(Stored data entries)
:::

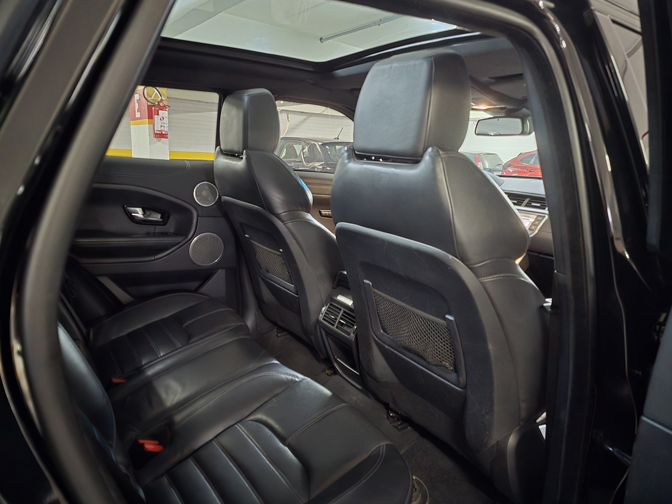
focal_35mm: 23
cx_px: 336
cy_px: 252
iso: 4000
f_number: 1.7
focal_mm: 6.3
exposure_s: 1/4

:::

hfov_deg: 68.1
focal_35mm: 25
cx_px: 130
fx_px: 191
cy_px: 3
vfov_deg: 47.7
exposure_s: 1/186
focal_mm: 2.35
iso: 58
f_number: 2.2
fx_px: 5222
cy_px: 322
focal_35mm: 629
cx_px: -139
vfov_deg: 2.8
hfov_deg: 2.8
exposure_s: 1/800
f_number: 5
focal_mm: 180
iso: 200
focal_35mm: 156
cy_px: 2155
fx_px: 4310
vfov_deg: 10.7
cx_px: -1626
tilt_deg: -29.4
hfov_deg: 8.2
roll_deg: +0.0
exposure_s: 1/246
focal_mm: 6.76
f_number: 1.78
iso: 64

:::

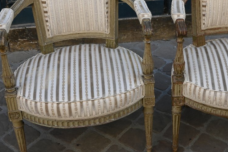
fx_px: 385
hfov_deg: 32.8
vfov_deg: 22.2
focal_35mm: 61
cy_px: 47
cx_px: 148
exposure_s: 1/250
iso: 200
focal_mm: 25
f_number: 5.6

:::

## [EXERCISE BRIEF]
Print, without alteration, only the lines above between the one holding "focal_35mm: 23" and the one holding "exposure_s: 1/4", inclusive.

## [RESPONSE TO THE TASK]
focal_35mm: 23
cx_px: 336
cy_px: 252
iso: 4000
f_number: 1.7
focal_mm: 6.3
exposure_s: 1/4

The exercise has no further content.